Individual countries have critical roles to play in fighting doping as well. Subpoenas, interrogations, arrests, and seizures of physical evidence by national police agencies broke open the Festina scandal in 1998, revealed that more than 50 cyclists participated in Spanish doctor Eufemiano Fuentes’ blood-doping program in 2006, and last year finally caught Lance Armstrong. These cases were indispensable in raising awareness and driving sports to strengthen their own enforcement mechanisms, and every nation should be encouraged to pass tougher anti-doping laws and pursue more such investigations.
But such cases also show the limitations of fighting doping through national judicial proceedings. With the power to impose criminal sentences or financial penalties, courts of law are subject to stricter standards of proof and privacy than sporting tribunals, which can only suspend athletes from competition. Prosecutors can only charge those suspects they can prove are guilty beyond a reasonable doubt, and often are legally restricted from naming other suspects implicated by evidence of a lesser standard. Individual nations also have limited reach in prosecuting crimes committed by their athletes while competing in foreign countries, or by athletes who are foreign citizens.

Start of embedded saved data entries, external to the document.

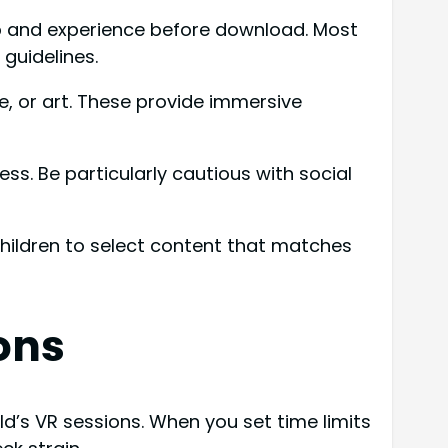
app and experience before download. Most
guidelines.
e, or art. These provide immersive
. Be particularly cautious with social
hildren to select content that matches
ons
ld’s VR sessions. When you set time limits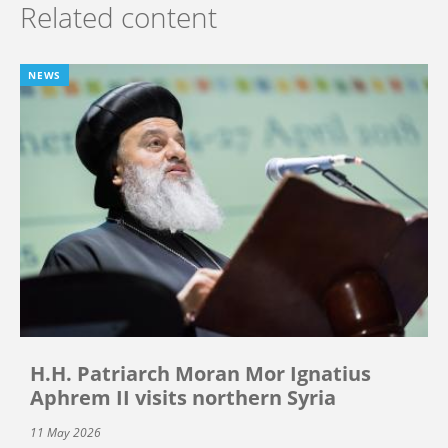
Related content
NEWS
H.H. Patriarch Moran Mor Ignatius
Aphrem II visits northern Syria
11 May 2026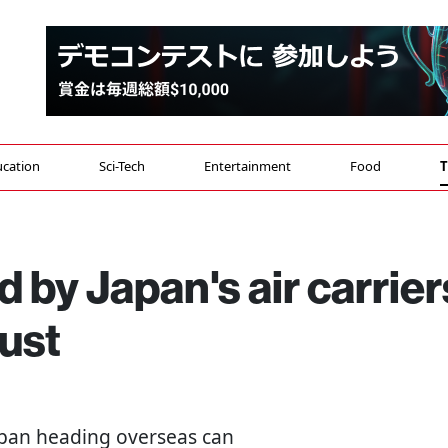
cation
Sci-Tech
Entertainment
Food
T
 by Japan's air carrier
ust
 Japan heading overseas can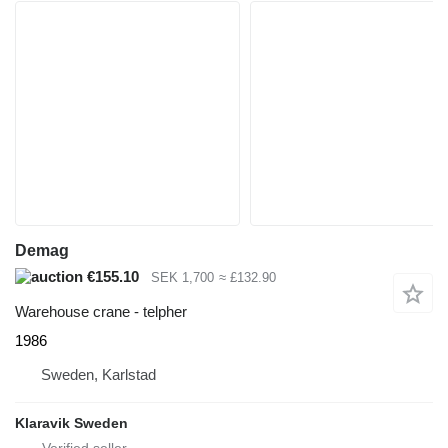
Demag
€155.10
SEK 1,700
≈ £132.90
Warehouse crane - telpher
1986
Sweden, Karlstad
Klaravik Sweden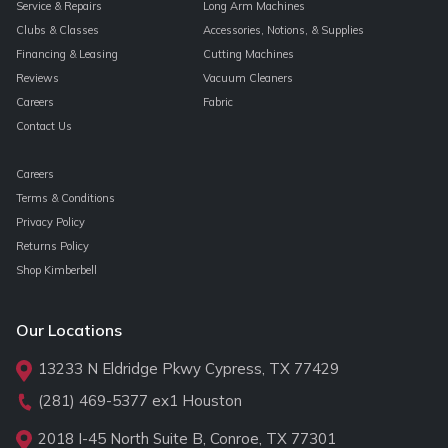
Service & Repairs
Long Arm Machines
Clubs & Classes
Accessories, Notions, & Supplies
Financing & Leasing
Cutting Machines
Reviews
Vacuum Cleaners
Careers
Fabric
Contact Us
Careers
Terms & Conditions
Privacy Policy
Returns Policy
Shop Kimberbell
Our Locations
13233 N Eldridge Pkwy Cypress, TX 77429
(281) 469-5377
ex1 Houston
2018 I-45 North Suite B, Conroe, TX 77301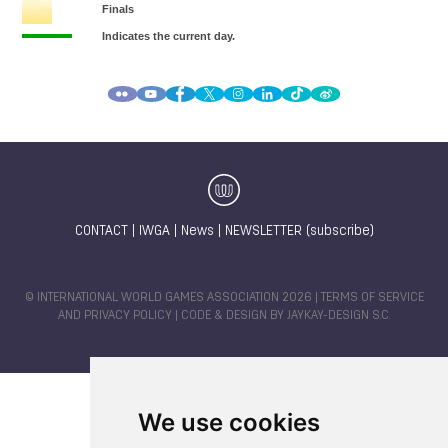
CONTACT
|
IWGA
|
News
|
NEWSLETTER (subscribe)
© INTERNATIONAL WORLD GAMES ASSOCIATION 2026 |
TERMS OF SERVICE
AND PRIVACY POLICY
| CODE & DESIGN BY
JAYKAY-DESIGN S.C.
We use cookies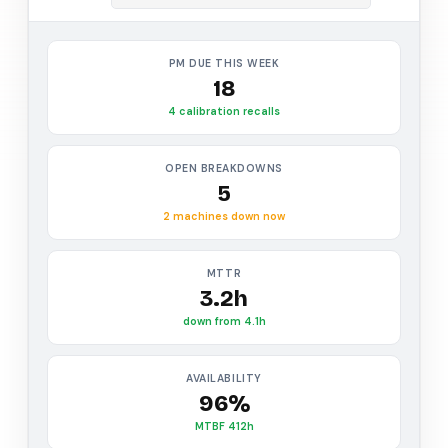
PM DUE THIS WEEK
18
4 calibration recalls
OPEN BREAKDOWNS
5
2 machines down now
MTTR
3.2h
down from 4.1h
AVAILABILITY
96%
MTBF 412h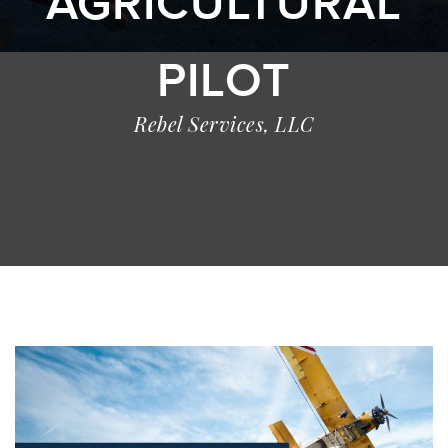
AGRICULTURAL
PILOT
Rebel Services, LLC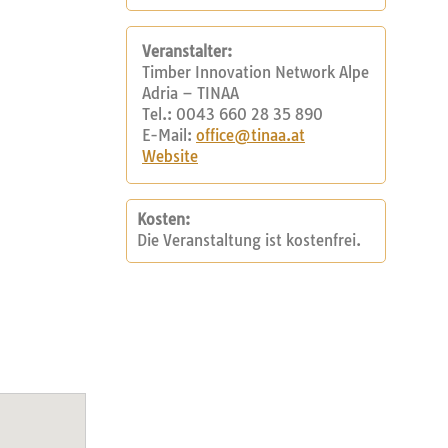
Veranstalter:
Timber Innovation Network Alpe
Adria – TINAA
Tel.: 0043 660 28 35 890
E-Mail:
office@tinaa.at
Website
Kosten:
Die Veranstaltung ist kostenfrei.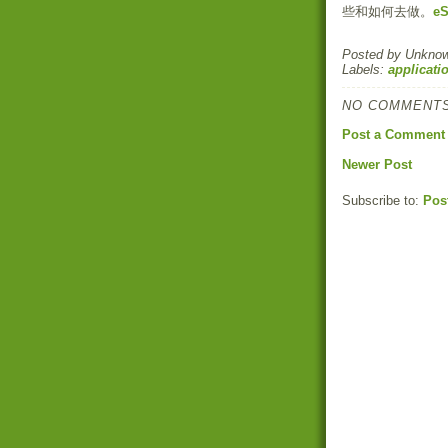
些和如何去做。
eS
Posted by
Unkno
Labels:
applicati
NO COMMENTS
Post a Comment
Newer Post
Subscribe to:
Pos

National anti-doping agencies also have a key role in strengthening enforcement. But tennis is becoming a truly global sport, and many of the countries hosting tournaments and producing top-level players lack the resources to contribute meaningfully to the fight. Also, the potential still exists for individual nations to promote doping among their own athletes in a cynical attempt to boost national prestige through sports victories, as East Germany did in the 1980s.
Contributions by police agencies and anti-doping organizations based in individual nations are very important, but are inadequate by themselves. The only way to deter every tennis player from doping is through a consistent international effort, and the only organizations in a position to make that effort are the ITF and WADA.
Investigation Before Accusation
The last fifteen years have shown that doping is more widespread and more sophisticated in more different sports than most people realized. Some tennis players have been caught doping. It isn’t clear whether other tennis players are getting away with doping. But it is clear that in the current environment, professional tennis players have both the incentive and the opportunity to dope. It’s unlikely that all of them are scrupulous enough to avoid the temptation.
As real as the problem is, fans should avoid accusing individual players on the basis of hunches, physical appearance, thinly explained absences from tournaments, or vaguely suspicious elements of circumstance. To accuse players of doping is to fundamentally condemn their characters and deny the significance of everything they have achieved. But as fans we must also demand that the institutions in tennis enforce the rules and investigate violations in a manner robust enough to reassure us that the competition we enjoy is healthy, genuine and fair.
No enforcement system will ever catch everyone, but stronger and better-funded testing and investigations can make doping risky enough and costly enough that most players will choose to play clean.